Doch eigentlich sollte diese Frage überhaupt nicht aufkommen. Er hätte sollen in Frieden aufwachsen und irgendwann ein Mädchen kennen lernen, mit dem er seine Sexualität selbst entdecken kann. Und nicht von einer notgeilen Schlampe dazu gezwungen werden. "Wenn ich diese Hure noch einmal sehe reiße ich sie in Stücke und lasse sie ihre eigenen Innereien essen! Dieses Monster sollte nicht auf die Welt losgelassen sein! Dieses notgeile, dumme, verbitterte, alte Flittchen von einer dämlichen, schwanzlutschenden Furie!", rege ich mich auf, lasse mich vom Baum fallen und will gerade ebenfalls gegen den Stamm schlagen, als eine warme Hand auf meiner Schulter mich in der Bewegung inne halten lässt.

Überrascht sehe ich Rafael an, welcher mich verwirrt mustert. "Warum regst du dich über etwas auf, woran du überhaupt nicht Schuld bist?" "Ich hasse Ungerechtigkeit. Und was ist deine Ausrede dafür, dass du dich selbst bestrafst, wenn deine Gefühle nach außen dringen?" "Konditionierung." Guter Einwand. Doch auch die beste Konditionierung kann durchbrochen werden.

"Wenn ich in der Nähe bin wird das nicht lange halten.", gebe ich herausfordernd zurück und drehe mich um, sodass wir uns direkt gegenüber stehen. "Ich habe auch nicht vor daran festzuhalten, jetzt wo ich wieder in Freiheit bin.", gibt er leise zurück und beugt sich näher zu mir. Doch bevor noch irgendetwas passieren kann, reißt uns laute Musik auseinander. Offenbar beginnt die Party jetzt.

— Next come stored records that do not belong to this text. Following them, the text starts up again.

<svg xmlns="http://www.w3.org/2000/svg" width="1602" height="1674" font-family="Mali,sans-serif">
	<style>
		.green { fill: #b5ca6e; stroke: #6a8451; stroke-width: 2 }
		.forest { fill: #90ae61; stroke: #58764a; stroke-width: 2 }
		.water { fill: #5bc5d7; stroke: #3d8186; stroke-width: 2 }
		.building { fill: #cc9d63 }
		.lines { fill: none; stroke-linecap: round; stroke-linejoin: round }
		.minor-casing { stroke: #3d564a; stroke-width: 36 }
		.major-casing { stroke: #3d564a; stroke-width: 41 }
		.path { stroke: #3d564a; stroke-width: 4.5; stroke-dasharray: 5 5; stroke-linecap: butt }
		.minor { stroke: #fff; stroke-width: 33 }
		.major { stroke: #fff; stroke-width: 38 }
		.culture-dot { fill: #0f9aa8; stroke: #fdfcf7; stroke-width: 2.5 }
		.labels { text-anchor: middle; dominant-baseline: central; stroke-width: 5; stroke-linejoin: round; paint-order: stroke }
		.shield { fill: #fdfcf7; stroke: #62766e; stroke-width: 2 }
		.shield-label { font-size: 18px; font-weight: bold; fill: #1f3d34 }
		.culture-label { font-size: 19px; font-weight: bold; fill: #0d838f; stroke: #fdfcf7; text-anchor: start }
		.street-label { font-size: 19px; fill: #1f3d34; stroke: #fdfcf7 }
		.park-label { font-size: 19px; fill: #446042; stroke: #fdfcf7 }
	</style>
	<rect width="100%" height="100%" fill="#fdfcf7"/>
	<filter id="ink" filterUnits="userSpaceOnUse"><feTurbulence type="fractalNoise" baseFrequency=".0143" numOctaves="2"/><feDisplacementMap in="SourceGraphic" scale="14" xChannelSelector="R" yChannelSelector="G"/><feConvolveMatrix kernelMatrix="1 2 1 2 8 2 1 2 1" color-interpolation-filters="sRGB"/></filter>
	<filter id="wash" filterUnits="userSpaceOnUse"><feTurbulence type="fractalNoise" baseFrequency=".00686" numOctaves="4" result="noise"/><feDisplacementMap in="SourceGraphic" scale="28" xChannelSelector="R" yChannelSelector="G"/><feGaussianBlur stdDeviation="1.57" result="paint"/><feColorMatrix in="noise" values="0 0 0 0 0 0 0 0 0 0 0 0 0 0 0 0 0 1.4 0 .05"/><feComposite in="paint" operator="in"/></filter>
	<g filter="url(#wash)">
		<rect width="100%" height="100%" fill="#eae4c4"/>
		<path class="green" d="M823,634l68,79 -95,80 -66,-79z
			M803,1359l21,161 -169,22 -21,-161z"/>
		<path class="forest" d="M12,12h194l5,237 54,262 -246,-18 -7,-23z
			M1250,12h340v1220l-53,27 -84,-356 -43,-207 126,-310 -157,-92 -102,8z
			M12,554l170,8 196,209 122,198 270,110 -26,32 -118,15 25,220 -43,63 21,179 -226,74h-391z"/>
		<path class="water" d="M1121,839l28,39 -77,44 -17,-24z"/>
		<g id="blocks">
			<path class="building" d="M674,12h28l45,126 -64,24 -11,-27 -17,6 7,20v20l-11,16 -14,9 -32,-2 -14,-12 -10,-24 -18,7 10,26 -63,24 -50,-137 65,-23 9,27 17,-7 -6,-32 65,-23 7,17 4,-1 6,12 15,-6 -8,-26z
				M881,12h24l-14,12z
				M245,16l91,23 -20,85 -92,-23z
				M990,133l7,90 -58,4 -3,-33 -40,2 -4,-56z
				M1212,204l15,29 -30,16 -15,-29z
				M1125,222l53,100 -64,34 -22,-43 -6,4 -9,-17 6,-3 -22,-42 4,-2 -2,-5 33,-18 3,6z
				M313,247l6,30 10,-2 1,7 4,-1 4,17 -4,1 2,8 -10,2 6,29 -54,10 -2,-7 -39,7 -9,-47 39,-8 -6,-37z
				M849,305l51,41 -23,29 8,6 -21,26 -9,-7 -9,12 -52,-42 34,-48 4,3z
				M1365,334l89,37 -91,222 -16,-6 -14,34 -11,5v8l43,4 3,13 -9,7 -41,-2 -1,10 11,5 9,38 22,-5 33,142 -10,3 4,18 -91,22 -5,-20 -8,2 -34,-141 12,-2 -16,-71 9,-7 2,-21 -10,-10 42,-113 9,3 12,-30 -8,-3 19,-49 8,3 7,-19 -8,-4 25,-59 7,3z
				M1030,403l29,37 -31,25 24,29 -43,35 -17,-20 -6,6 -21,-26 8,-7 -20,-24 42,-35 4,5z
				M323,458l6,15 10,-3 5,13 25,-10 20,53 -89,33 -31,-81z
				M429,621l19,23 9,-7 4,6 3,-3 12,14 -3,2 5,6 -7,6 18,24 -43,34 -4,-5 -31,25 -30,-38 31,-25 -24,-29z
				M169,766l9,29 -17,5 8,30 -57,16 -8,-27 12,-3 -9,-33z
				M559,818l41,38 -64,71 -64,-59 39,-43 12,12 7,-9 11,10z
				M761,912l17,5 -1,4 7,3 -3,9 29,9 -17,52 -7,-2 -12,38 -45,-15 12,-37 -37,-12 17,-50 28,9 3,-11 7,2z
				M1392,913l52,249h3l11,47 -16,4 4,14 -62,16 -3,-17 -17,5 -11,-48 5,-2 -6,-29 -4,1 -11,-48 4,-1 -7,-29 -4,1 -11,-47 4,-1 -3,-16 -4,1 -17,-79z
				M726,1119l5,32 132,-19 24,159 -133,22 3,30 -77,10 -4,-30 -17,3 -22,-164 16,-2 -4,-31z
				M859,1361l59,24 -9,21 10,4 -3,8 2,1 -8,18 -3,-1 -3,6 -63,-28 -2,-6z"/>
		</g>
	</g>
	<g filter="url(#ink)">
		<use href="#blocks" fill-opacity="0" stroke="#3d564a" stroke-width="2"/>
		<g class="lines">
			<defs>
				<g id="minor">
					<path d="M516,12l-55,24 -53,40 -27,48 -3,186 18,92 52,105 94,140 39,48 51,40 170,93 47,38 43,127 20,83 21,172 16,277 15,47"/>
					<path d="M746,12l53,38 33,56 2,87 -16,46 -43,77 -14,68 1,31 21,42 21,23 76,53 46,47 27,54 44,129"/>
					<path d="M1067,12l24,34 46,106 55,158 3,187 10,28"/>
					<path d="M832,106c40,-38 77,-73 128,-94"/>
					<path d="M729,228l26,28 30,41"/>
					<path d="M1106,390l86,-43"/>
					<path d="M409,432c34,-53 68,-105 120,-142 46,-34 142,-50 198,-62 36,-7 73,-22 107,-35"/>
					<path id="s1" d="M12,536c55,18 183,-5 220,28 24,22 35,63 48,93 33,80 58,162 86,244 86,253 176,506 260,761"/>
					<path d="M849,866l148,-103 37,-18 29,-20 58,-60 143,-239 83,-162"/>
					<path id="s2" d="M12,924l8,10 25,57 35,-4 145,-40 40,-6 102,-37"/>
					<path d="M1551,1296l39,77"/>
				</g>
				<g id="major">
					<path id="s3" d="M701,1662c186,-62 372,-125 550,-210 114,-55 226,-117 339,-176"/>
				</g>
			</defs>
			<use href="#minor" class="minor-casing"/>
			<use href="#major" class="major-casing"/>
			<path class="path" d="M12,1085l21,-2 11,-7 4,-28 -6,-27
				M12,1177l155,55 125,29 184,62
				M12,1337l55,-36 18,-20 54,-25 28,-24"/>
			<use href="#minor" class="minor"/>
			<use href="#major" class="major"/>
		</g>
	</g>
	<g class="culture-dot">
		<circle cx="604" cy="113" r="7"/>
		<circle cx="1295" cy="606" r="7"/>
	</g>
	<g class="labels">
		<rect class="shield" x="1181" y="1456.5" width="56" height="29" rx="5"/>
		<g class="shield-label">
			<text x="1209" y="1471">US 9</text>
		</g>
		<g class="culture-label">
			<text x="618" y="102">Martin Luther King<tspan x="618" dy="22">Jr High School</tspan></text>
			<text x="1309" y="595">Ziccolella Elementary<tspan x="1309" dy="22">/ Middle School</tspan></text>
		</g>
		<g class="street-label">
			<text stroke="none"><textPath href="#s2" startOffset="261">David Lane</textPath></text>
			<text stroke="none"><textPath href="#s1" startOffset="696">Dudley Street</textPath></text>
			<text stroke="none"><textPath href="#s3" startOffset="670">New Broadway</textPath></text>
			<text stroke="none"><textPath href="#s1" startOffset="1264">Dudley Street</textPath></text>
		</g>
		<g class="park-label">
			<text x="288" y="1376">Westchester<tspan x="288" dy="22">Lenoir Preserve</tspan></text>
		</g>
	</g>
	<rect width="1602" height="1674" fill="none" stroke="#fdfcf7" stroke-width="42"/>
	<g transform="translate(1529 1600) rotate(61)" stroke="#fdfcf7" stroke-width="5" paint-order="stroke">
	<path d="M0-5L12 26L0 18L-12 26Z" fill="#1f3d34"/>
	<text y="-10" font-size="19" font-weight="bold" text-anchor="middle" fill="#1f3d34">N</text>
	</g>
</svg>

"Lass uns zurück gehen, ein bisschen Spaß haben und feiern. Du musst nämlich unbedingt anfangen lockerer zu werden.", fordere ich ihn grinsend heraus, weshalb er jedoch gleich wieder sein Pokerface aufsetzt. Aber wahrscheinlich nur um mich zu ärgern.

Lachend packe ich Rafael am Handgelenk und ziehe ihn hinter mir her. Die Gefühle und die Energie gerade zwischen uns waren nämlich viel zu interessant, als das ich sie ignorieren kann. Ich will wissen was das zu bedeuten hat und wohin es führt. Sonst wäre das Leben ja auch langweilig, wenn man nichts riskiert.

Daher halte ich nicht mal an, als ich die tanzende Menge aus Wölfen sehe, sondern ziehe Rafael einfach mit. Jetzt kann der Spaß ja beginnen!